These elegant yet easy ham and cheese puffs disappear fast at parties! They’re great for holidays, game days, or whenever you need an impressive appetizer in a pinch. I know your guests will adore them as much as mine do. Enjoy!
Easy Ham and Cheese Pinwheels
Ingredients
- 2 sheets frozen puff pastry one 17.3 oz package, thawed overnight in fridge
- 3 tablespoons Dijon mustard divided
- 12 slices deli ham about 10 oz, thinly sliced
- 2 cups grated Gruyère or sharp cheddar cheese about 5 oz
- 2 tablespoons chopped fresh parsley for garnish
Instructions
- Lay one sheet of thawed puff pastry on a large sheet of plastic wrap. Use a rolling pin to roll it into a 10×12-inch rectangle.
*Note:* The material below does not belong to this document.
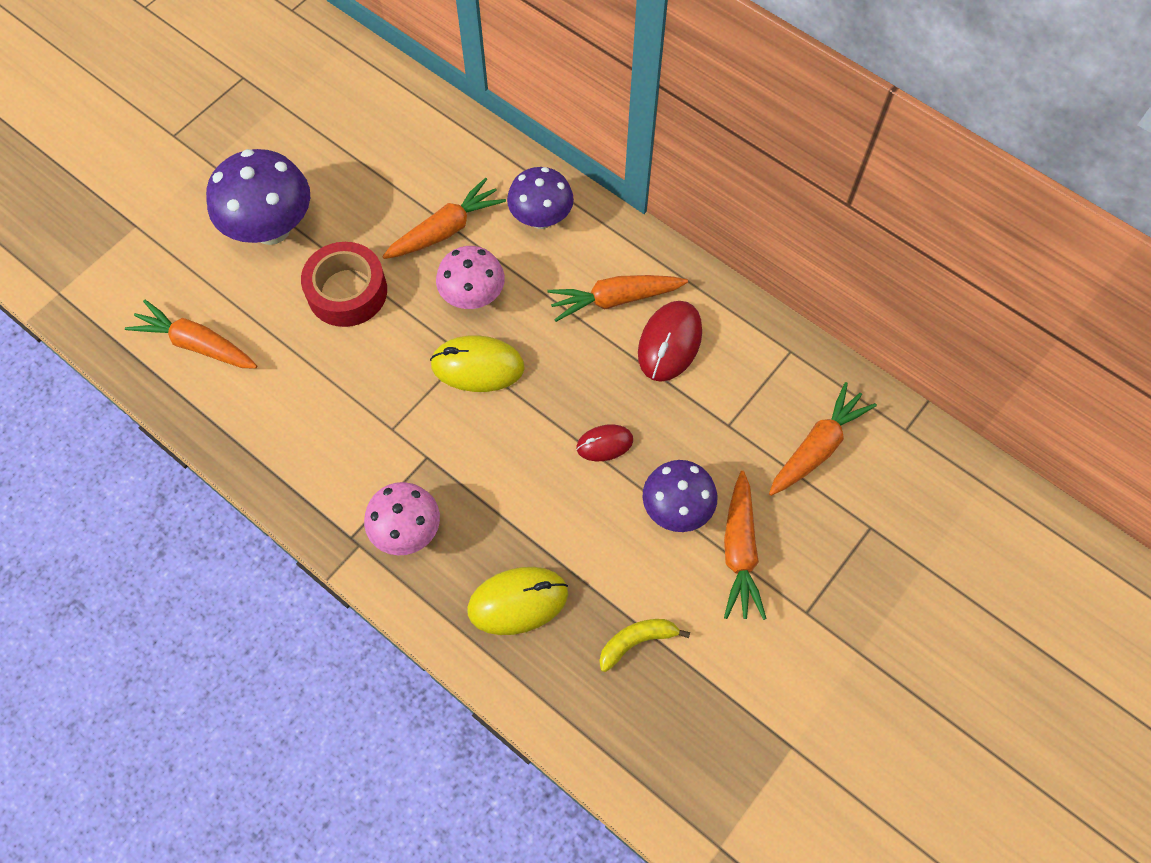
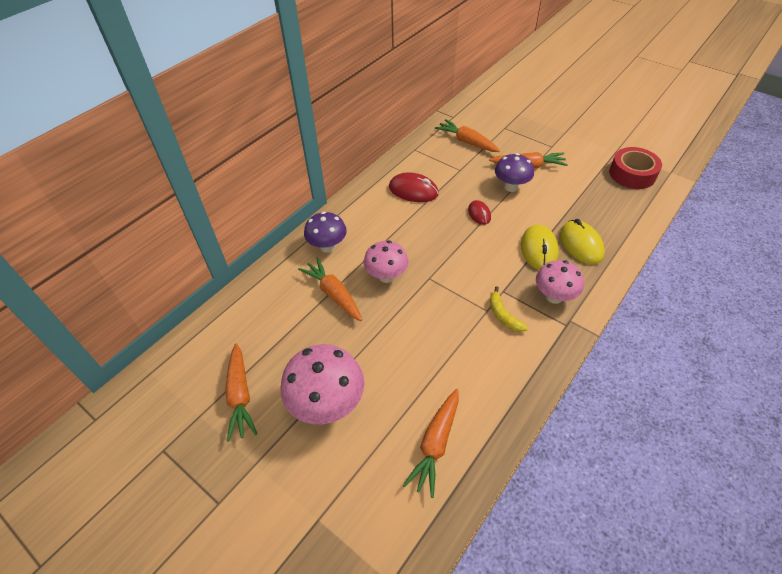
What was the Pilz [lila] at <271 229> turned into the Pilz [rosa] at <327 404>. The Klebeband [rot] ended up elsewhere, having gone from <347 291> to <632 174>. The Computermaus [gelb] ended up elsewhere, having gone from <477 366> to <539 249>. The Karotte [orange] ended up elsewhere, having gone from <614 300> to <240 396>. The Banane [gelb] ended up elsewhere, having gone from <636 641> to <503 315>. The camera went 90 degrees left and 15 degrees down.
- Spread 1 1⁄2 tablespoons of the Dijon mustard evenly over the pastry, leaving a 1⁄2-inch border.
- Layer 6 slices of deli ham on top, overlapping slightly. Sprinkle with 1 cup of the grated cheese.
- Starting from a long edge, roll up the pastry tightly into a log. Trim the ends so they are even. Wrap log in plastic and refrigerate for 20 minutes.
- Repeat process with second puff pastry sheet, remaining 1 1⁄2 tablespoons mustard, 6 slices ham and 1 cup cheese. Refrigerate log for 20 minutes.
- Preheat oven to 375°F. Line 2 baking sheets with parchment paper.
- Cut logs into 1⁄2-inch slices and place pinwheels cut-side up on the baking sheets, spaced 1-inch apart.
- Bake for 18 minutes, until puffed and golden brown.
- Remove from oven and immediately garnish with chopped parsley. Serve warm.